ABOUT THIS EXERCISE:
Rewrite the lines below, changing every "Full Time" to "Part Time" and leaving everything else as it is. Leave out the pictures.

★ ★ ★ ★

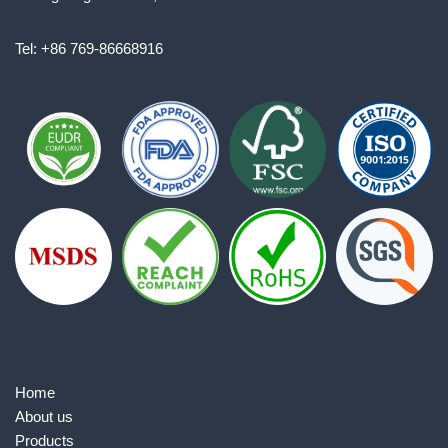
Tel: +86 769-86668916
Home
About us
Products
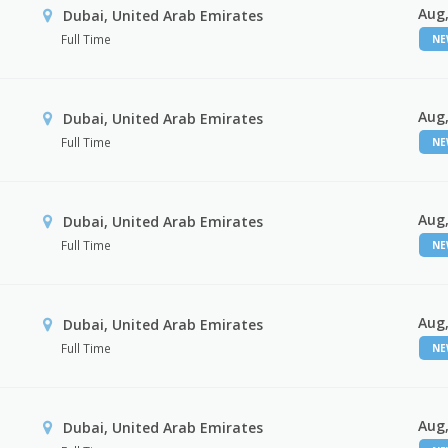
Aug,
Dubai, United Arab Emirates
Full Time
N
Aug,
Dubai, United Arab Emirates
Full Time
N
Aug,
Dubai, United Arab Emirates
Full Time
N
Aug,
Dubai, United Arab Emirates
Full Time
N
Aug,
Dubai, United Arab Emirates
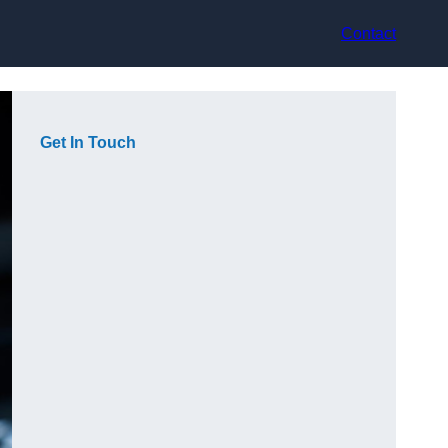
Contact
Get In Touch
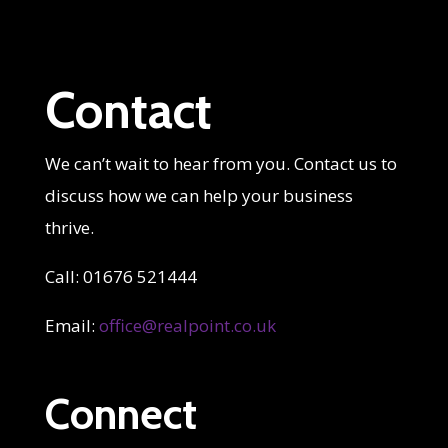
Contact
We can’t wait to hear from you. Contact us to
discuss how we can help your business
thrive.
Call: 01676 521444
Email:
office@realpoint.co.uk
Connect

★ ★ ★ ★

RESULT BELOW:
Tel: +86 769-86668916
Home
About us
Products
Aug,
Dubai, United Arab Emirates
Part Time
N
Aug,
Dubai, United Arab Emirates
Part Time
N
Aug,
Dubai, United Arab Emirates
Part Time
N
Aug,
Dubai, United Arab Emirates
Part Time
N
Aug,
Dubai, United Arab Emirates
Contact
Get In Touch
Contact
We can’t wait to hear from you. Contact us to
discuss how we can help your business
thrive.
Call: 01676 521444
Email:
office@realpoint.co.uk
Connect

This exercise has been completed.